Spark Architecture (Class -43)

 Apache Spark is an open-source cluster-computing framework for real time processing which is 100 times faster in memory and 10 times faster on disk when compared to Apache Hadoop.

Apache Spark has a well-defined architecture integrated with various extensions and libraries where all the spark components and layers are loosely coupled.

Spark is a distributed processing engine and it follows the Master-Slave architecture. So, for every Spark Application, it will create one master process and multiple slave processes.

When you run a Spark application, Spark Driver creates a context that is an entry point to your application, and all operations (transformations and actions) are executed on worker nodes, and the resources are managed by Cluster Manager.

Features of Apache Spark:

Speed: Spark runs up to 100 times faster than Hadoop MapReduce for large-scale data processing. It is also able to achieve this speed through controlled partitioning.

 

Powerful Caching: Simple programming layer provides powerful caching and disk persistence capabilities.

 

Deployment: It can be deployed through Mesos, Hadoop via YARN, or Spark’s own cluster manager.

 

Real-Time: It offers Real-time computation & low latency because of in-memory computation.

 

Polyglot: Spark provides high-level APIs in Java, Scala, Python, and R. Spark code can be written in any of these four languages. It also provides a shell in Scala and Python.

In Spark terminology,

Driver is the Master, while Executors are Slaves. Thus, Spark creates one driver, and a batch of executors for each application.

 Spark offers two deployment modes for an application.

a)      Client Mode: Driver on client machine and executers on cluster.

b)      Cluster Mode: Driver and executors on cluster.

Two ways to execute programs on a Spark Cluster: 

a)      Interactive Clients (Scala Shell, Pyspark, Notebooks)

b)      Submit a Job (Spark submit utility)

 Apache Spark supports 4 different cluster managers.

1.       Apache YARN: the resource manager in Hadoop 2.0. This is mostly used, cluster manager.

2.       Apache Mesos: Mesons is a Cluster manager that can also run Hadoop MapReduce and Spark applications.

1.       Kubernetes: an open-source system for automating deployment, scaling, and management of containerized applications.

2.       Standalone: a simple cluster manager included with Spark that makes it easy to set up a cluster.

YARN is the most widely used cluster manager of Apache Spark.

 Typical Spark Application Process consists of Data Frames & Datasets which ultimately compiled down to RDD.

 Apache Spark Architecture is based on two main abstractions:

• Resilient Distributed Dataset (RDD)
• Directed Acyclic Graph (DAG)

Spark RDD (Resilient Distributed Data Set) is a resilient, partitioned, distributed and immutable collection of data which appears to be a Scala collection. Resilient means recover from a failure as RDDs are fault tolerant. RDD are created by loading the data from a source.

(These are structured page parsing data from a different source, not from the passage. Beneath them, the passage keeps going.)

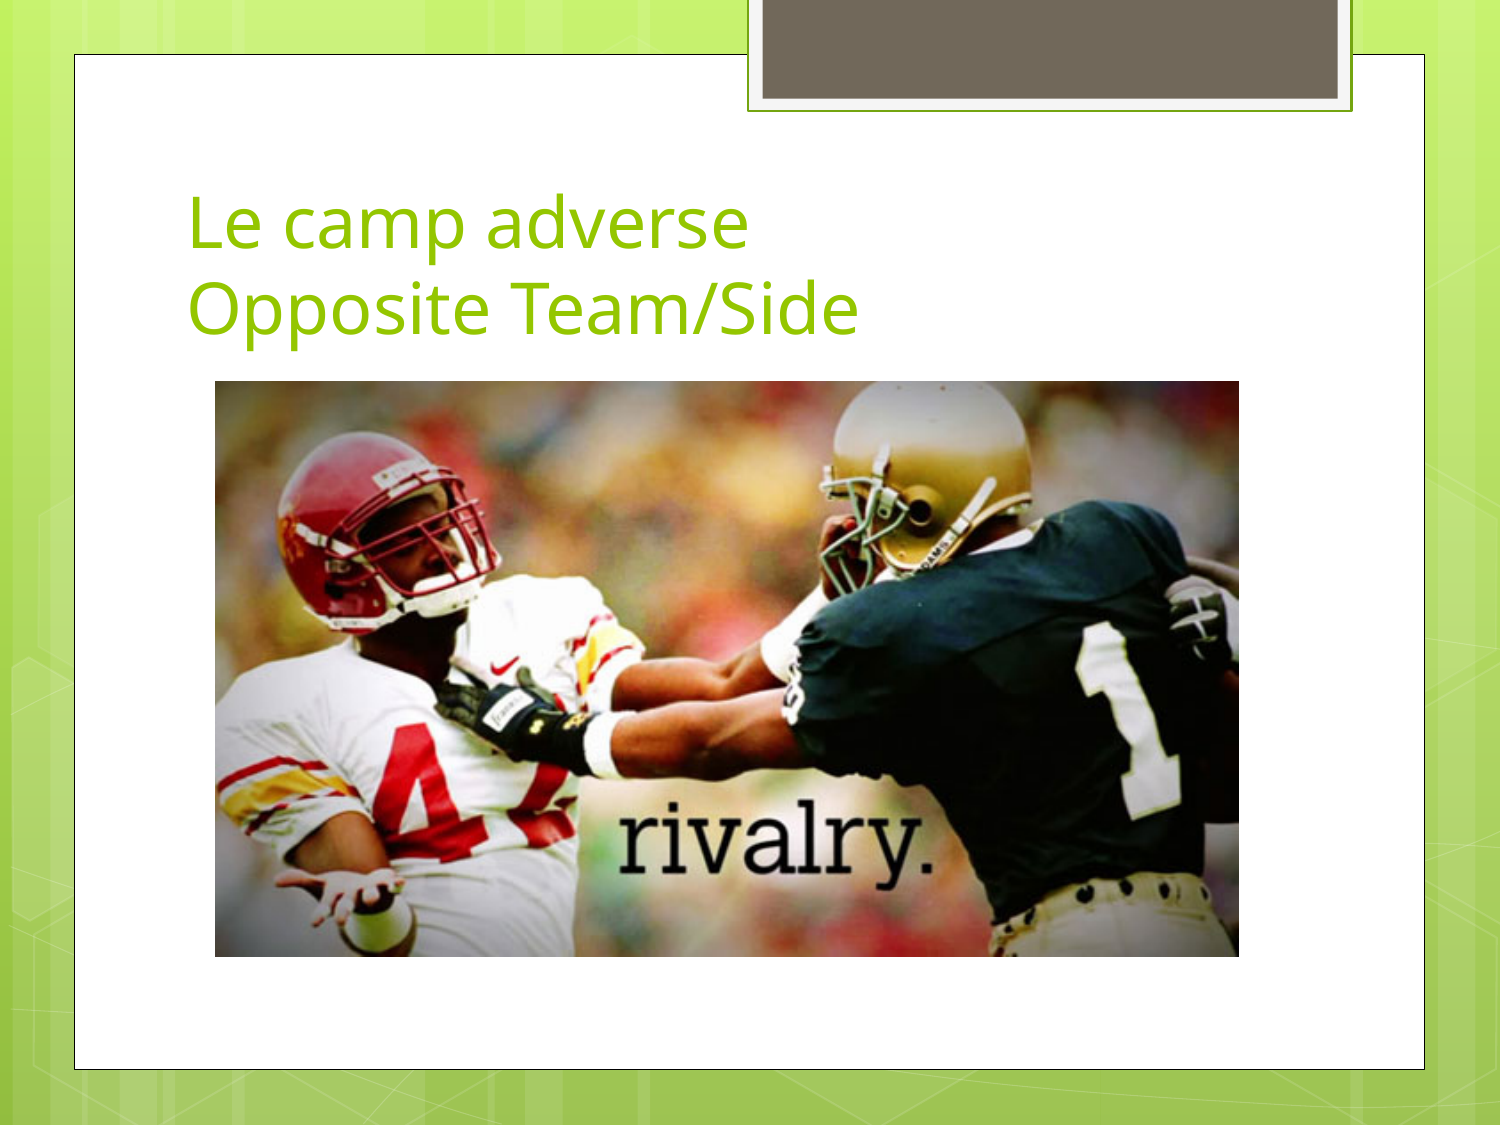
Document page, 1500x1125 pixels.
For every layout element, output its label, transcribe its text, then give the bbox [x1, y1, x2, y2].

title Le camp adverse Opposite Team/Side [171, 168, 1324, 357]
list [170, 380, 1284, 958]
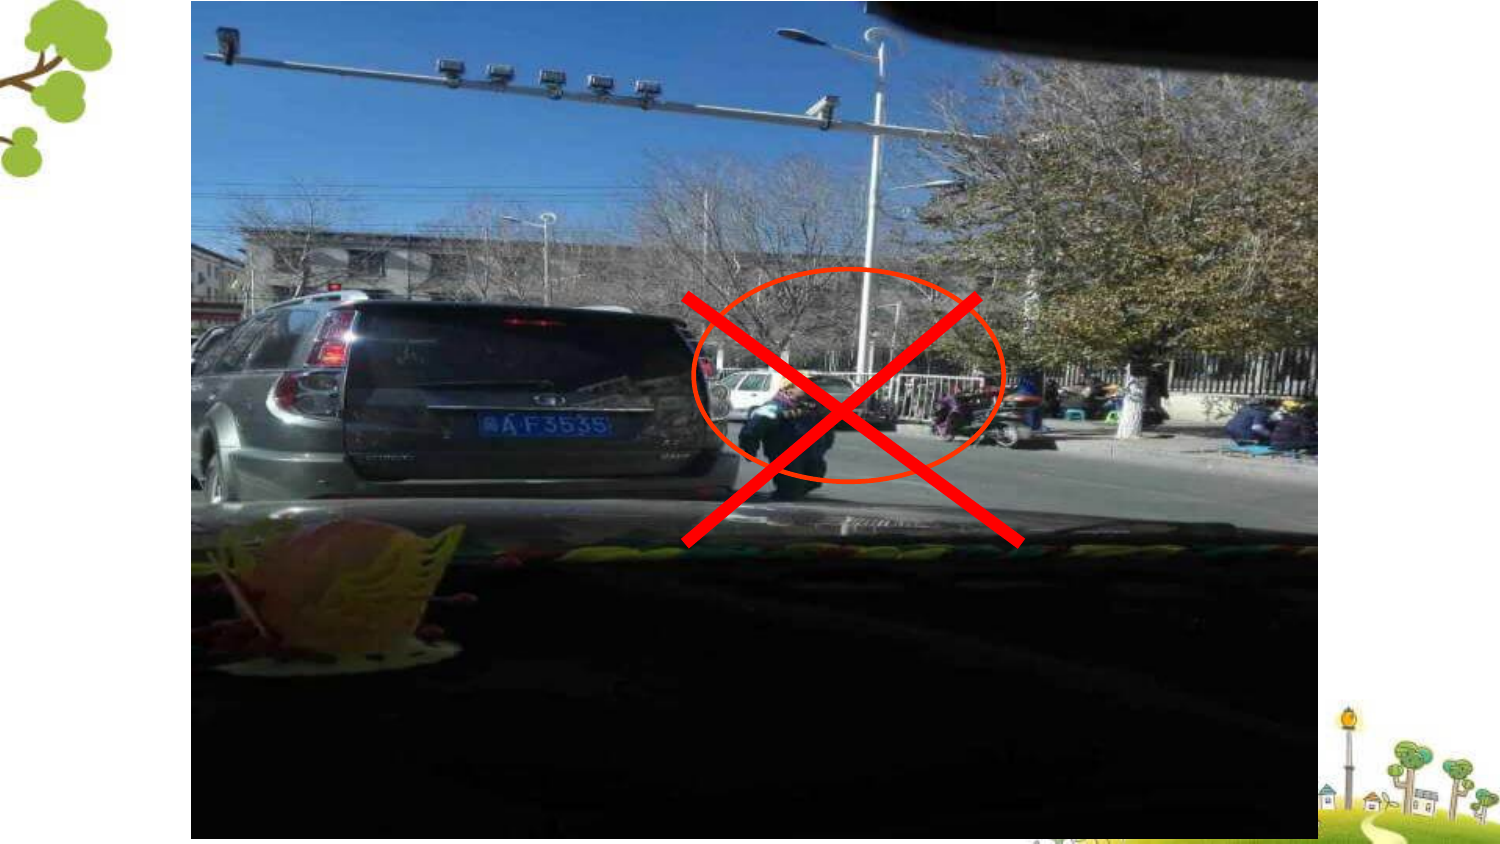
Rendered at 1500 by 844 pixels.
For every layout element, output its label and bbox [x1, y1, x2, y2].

text_box [684, 269, 1022, 544]
picture [0, 0, 1500, 844]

 In other words, RDD is collection of items distributed across many compute nodes that can be manipulated in parallel. They are Spark’s main programming abstraction.

 Spark breaks the RDD into smaller chunks of data pieces which are called Partitions, spreads across the cluster.

 Two main variables to control the degree of parallelism in Apache Spark:

a)      No. of Partitions

b)      No. of Executors

 All the Partitions are queued to Executors. Partitioned Data along with Function are distributed across the Executors to return the Result. Thus Apache Spark breaks our Code and gets it executed in parallel. This approach emphasizes the importance of the Functional Programming.

 RDDs offer two types of Operations:

a)      Transformations (Lazy functions)

b)      Actions (Non-Lazy functions)

Transformation operations create a new distributed dataset from an existing distributed dataset. So, they create a new RDD from an existing RDD. E.g.:- Map, ReduceBy Key

 Actions are mainly performed to send results back to the driver and hence they produce a non-distributed dataset. E.g.:- collect

 All transformations in spark are lazy, means they don’t compute results until an action requires them to provide results. Thus, action on RDD triggers the Job.

 Spark breaks the Job into two Stages using shuffle activity. Each Stage is executed in parallel tasks. The no. of parallel tasks is directly dependent on the no. of partitions.

 However, apart from tasks, the degree of parallelism is also limited by the number of available executors.

 When a job is submitted, driver implicitly converts user code that contains transformations and actions into a logically Directed Acyclic Graph called DAG. At this stage, it also performs optimizations such as pipelining transformations. DAG Scheduler converts the graph into stages. A new stage is created based on the shuffling boundaries.